*** Opening EXTRACTED DATA ***

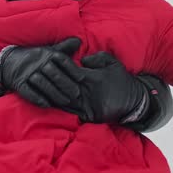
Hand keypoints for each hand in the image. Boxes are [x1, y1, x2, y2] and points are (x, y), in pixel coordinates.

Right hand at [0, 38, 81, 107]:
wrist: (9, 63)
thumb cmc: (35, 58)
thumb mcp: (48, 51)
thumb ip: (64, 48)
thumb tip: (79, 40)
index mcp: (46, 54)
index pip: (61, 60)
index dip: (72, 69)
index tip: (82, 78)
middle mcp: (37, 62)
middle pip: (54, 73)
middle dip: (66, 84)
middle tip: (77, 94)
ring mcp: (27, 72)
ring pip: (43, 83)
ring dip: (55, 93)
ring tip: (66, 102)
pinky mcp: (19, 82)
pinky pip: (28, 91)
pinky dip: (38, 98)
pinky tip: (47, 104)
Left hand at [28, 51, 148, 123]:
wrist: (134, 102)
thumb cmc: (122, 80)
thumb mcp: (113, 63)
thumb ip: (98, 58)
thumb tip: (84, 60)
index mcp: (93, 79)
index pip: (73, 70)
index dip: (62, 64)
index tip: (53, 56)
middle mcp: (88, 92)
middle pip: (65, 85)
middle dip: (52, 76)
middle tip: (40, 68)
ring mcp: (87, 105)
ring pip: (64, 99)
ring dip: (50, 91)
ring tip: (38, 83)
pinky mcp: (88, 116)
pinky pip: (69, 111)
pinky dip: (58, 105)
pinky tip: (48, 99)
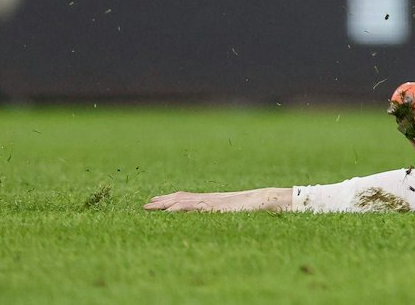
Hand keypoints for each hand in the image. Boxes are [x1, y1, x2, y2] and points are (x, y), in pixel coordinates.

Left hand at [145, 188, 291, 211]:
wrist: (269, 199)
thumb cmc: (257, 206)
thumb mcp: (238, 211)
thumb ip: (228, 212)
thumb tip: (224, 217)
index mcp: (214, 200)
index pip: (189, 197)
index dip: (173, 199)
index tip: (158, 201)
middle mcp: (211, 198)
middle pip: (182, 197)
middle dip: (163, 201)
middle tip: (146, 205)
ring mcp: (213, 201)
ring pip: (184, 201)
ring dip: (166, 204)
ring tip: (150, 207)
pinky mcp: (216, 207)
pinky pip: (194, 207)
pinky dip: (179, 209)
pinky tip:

*** Closing EXTRACTED DATA ***

*WHAT IS REQUIRED*:
Only the last part of the entries above is needed: please copy the line with "middle mcp: (211, 198)" and each line after it exactly.

*WRITTEN SOLUTION*:
middle mcp: (211, 198)
middle pip: (182, 197)
middle dip: (163, 201)
middle tip: (146, 205)
ring mcp: (213, 201)
ring pip: (184, 201)
ring dip: (166, 204)
ring tip: (150, 207)
pinky mcp: (216, 207)
pinky pip: (194, 207)
pinky dip: (179, 209)
pinky tip:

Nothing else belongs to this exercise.